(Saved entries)
══════════════════════════════
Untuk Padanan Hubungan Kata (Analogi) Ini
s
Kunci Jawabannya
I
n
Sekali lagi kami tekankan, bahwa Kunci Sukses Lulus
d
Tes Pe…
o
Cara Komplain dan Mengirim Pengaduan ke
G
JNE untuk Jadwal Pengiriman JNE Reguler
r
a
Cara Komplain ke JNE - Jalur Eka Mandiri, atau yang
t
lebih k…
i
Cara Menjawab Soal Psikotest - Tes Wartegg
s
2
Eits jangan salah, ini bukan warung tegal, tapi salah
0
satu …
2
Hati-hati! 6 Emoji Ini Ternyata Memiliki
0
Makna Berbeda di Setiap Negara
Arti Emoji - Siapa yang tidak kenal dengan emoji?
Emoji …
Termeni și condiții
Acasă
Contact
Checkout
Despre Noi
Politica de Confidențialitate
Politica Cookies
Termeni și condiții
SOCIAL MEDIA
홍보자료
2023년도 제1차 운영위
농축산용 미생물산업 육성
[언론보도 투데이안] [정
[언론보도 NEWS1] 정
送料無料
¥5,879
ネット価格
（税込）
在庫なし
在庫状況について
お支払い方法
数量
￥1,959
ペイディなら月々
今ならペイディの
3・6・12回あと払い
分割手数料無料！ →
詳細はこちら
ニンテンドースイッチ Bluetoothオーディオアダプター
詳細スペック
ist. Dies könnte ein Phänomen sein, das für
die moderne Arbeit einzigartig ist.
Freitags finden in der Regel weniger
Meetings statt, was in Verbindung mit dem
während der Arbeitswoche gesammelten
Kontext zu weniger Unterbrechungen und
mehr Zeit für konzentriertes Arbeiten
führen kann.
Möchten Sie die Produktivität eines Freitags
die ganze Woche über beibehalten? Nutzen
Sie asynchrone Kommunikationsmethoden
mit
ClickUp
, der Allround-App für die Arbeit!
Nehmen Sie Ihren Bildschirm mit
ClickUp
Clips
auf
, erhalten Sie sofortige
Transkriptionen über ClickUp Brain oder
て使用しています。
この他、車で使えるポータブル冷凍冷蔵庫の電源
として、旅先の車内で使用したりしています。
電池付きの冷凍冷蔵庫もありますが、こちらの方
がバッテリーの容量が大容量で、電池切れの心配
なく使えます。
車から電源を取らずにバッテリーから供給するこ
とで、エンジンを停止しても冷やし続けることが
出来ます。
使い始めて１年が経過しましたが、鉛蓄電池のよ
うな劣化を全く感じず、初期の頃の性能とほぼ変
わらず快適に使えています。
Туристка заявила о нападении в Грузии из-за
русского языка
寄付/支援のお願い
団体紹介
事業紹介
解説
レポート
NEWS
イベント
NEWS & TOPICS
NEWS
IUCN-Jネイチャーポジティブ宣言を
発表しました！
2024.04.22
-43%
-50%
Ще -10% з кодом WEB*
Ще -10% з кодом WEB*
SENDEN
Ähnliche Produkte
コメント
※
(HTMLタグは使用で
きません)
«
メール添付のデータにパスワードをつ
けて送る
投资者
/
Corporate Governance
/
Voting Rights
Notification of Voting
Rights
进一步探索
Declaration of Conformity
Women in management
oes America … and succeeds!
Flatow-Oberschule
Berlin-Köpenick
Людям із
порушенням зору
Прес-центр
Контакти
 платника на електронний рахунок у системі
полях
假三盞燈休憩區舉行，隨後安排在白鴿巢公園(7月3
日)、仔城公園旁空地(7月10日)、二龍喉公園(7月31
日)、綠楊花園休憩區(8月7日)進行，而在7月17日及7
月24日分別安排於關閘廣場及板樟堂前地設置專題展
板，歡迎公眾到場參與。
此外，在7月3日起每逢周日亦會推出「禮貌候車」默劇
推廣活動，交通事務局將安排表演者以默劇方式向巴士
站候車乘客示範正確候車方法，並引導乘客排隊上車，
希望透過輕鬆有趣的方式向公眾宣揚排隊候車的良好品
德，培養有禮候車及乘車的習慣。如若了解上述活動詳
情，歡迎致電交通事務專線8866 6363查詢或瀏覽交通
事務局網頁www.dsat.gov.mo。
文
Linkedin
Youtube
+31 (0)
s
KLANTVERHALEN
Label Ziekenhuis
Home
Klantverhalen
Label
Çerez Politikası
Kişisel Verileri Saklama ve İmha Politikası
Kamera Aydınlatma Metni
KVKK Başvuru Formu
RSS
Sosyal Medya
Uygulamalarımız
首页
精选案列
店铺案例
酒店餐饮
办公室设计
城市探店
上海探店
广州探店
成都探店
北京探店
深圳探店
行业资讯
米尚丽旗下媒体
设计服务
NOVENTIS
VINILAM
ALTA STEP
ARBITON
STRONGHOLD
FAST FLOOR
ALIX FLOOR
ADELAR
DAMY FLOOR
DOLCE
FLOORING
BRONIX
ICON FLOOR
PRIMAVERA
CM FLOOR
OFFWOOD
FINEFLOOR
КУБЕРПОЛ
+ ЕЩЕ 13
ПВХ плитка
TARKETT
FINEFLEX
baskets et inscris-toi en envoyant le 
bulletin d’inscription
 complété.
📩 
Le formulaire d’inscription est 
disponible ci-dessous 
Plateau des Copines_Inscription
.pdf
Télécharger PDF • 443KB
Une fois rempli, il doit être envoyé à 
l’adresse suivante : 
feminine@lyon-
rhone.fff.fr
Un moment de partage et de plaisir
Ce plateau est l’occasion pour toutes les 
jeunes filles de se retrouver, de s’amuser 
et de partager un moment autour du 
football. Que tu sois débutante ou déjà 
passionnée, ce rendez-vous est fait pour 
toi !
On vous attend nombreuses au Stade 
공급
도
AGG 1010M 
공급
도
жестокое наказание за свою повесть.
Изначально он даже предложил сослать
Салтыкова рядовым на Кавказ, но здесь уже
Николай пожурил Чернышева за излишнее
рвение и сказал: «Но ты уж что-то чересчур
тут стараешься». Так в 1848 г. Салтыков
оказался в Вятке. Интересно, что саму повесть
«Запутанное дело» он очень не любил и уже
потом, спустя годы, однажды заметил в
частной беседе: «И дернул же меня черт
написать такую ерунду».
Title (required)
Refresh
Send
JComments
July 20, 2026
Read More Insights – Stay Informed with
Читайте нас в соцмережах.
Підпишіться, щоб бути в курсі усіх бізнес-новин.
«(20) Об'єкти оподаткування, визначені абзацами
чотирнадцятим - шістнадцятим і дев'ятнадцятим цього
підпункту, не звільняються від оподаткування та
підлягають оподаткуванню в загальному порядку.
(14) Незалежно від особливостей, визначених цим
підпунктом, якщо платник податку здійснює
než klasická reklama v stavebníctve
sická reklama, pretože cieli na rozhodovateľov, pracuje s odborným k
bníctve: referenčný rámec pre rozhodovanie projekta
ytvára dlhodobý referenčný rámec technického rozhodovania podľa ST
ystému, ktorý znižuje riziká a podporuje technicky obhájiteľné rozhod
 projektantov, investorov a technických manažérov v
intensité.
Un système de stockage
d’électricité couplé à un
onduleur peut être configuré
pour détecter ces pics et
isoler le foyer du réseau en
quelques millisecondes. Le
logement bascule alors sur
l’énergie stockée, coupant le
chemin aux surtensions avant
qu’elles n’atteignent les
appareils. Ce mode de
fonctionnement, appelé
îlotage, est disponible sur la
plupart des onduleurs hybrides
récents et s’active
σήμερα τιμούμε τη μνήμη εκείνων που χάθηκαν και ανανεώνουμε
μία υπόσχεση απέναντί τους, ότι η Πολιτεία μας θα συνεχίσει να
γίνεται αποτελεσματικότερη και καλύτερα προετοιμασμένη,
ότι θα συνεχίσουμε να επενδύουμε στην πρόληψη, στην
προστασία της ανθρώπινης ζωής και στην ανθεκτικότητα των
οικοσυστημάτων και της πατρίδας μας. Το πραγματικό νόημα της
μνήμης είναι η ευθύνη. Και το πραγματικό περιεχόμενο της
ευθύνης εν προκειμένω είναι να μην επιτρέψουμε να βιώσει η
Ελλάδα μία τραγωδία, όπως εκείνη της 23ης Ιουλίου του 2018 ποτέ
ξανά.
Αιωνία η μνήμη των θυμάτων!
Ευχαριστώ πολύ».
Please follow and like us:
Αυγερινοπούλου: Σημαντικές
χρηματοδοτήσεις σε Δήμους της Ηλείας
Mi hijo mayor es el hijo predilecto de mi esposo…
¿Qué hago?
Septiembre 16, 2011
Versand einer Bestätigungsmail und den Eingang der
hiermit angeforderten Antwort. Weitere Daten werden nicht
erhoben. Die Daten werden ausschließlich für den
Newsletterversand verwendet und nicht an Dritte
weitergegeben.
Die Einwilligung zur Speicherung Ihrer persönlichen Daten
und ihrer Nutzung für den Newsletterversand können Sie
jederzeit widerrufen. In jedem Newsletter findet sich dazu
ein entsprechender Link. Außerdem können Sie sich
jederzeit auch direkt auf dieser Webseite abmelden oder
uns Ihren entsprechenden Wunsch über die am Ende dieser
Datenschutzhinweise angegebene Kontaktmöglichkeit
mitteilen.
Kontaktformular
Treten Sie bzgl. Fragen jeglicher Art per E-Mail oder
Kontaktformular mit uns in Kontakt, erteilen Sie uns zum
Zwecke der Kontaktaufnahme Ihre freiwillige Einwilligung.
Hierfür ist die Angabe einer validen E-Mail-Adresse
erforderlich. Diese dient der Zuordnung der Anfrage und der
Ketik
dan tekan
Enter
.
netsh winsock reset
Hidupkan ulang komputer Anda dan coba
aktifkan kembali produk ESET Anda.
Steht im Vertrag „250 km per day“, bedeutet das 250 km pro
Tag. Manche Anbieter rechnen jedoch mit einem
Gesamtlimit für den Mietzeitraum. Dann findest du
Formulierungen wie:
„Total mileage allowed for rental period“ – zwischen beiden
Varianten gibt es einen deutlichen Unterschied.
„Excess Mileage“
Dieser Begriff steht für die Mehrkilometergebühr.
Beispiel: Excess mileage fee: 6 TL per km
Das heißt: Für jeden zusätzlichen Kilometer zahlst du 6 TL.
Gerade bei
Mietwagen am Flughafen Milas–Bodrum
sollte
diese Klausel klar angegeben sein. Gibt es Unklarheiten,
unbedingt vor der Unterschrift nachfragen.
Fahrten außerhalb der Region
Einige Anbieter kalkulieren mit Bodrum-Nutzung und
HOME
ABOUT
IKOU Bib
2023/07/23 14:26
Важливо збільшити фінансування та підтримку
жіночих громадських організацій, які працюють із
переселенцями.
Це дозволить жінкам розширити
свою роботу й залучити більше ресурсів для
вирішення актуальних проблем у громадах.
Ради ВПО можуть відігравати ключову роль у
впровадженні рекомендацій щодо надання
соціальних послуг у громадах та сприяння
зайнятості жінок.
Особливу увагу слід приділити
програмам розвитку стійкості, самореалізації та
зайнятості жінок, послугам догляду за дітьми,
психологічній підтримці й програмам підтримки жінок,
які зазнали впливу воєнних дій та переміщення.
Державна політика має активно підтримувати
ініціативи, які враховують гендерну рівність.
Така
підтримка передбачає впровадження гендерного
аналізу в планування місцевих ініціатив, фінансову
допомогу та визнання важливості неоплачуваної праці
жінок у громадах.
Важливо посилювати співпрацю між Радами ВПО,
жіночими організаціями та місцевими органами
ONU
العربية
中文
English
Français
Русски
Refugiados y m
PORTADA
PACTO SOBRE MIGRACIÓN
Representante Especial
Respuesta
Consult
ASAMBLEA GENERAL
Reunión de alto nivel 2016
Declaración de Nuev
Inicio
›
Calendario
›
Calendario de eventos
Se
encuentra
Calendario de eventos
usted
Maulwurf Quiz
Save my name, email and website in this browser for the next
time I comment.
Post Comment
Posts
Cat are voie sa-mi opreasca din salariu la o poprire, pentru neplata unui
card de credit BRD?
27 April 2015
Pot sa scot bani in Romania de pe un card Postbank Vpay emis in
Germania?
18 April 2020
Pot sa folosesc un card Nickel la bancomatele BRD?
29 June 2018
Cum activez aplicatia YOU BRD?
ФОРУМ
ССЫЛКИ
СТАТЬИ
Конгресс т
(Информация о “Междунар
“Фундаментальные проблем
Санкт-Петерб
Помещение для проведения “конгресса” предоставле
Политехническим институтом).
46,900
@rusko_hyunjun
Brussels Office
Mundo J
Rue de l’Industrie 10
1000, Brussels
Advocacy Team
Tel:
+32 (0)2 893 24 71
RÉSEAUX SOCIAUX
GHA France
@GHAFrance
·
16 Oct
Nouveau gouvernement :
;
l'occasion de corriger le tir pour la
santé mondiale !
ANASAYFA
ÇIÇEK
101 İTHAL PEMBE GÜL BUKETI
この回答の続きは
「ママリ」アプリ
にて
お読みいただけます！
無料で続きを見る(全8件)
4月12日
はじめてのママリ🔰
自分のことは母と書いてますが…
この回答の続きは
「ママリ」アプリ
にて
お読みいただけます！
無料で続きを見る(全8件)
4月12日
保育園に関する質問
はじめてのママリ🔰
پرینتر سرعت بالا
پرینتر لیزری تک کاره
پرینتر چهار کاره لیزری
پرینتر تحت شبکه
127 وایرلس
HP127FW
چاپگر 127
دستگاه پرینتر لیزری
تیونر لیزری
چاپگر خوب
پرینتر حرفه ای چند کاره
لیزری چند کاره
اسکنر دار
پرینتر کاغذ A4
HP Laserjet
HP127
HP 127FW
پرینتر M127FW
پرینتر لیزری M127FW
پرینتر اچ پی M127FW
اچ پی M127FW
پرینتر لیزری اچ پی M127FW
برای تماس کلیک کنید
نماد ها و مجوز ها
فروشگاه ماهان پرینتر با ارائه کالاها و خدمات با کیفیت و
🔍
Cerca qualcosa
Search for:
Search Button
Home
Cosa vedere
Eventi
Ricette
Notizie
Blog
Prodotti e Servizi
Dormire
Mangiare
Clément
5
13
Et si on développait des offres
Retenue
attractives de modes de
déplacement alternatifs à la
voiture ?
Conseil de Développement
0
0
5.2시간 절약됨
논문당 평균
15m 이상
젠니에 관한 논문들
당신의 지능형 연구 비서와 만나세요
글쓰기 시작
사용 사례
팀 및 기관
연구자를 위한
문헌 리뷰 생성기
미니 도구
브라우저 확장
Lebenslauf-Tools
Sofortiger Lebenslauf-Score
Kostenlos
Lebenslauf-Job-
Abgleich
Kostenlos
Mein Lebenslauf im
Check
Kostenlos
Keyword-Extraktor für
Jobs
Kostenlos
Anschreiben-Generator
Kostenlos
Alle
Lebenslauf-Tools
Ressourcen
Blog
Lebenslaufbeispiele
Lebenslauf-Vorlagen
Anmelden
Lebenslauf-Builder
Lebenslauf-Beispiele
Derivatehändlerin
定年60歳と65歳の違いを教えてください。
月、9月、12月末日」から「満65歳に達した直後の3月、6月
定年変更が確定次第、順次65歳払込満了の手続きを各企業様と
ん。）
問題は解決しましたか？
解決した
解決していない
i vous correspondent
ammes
══════════════════════════════
#### What needs to be done
Render the material as a JSON list of strings, one string per line with blank lines left out, starting at its first line and stopping after the line that contains "Arti Emoji - Siapa".

#### The answer
[
  "Untuk Padanan Hubungan Kata (Analogi) Ini",
  "s",
  "Kunci Jawabannya",
  "I",
  "n",
  "Sekali lagi kami tekankan, bahwa Kunci Sukses Lulus",
  "d",
  "Tes Pe…",
  "o",
  "Cara Komplain dan Mengirim Pengaduan ke",
  "G",
  "JNE untuk Jadwal Pengiriman JNE Reguler",
  "r",
  "a",
  "Cara Komplain ke JNE - Jalur Eka Mandiri, atau yang",
  "t",
  "lebih k…",
  "i",
  "Cara Menjawab Soal Psikotest - Tes Wartegg",
  "s",
  "2",
  "Eits jangan salah, ini bukan warung tegal, tapi salah",
  "0",
  "satu …",
  "2",
  "Hati-hati! 6 Emoji Ini Ternyata Memiliki",
  "0",
  "Makna Berbeda di Setiap Negara",
  "Arti Emoji - Siapa yang tidak kenal dengan emoji?"
]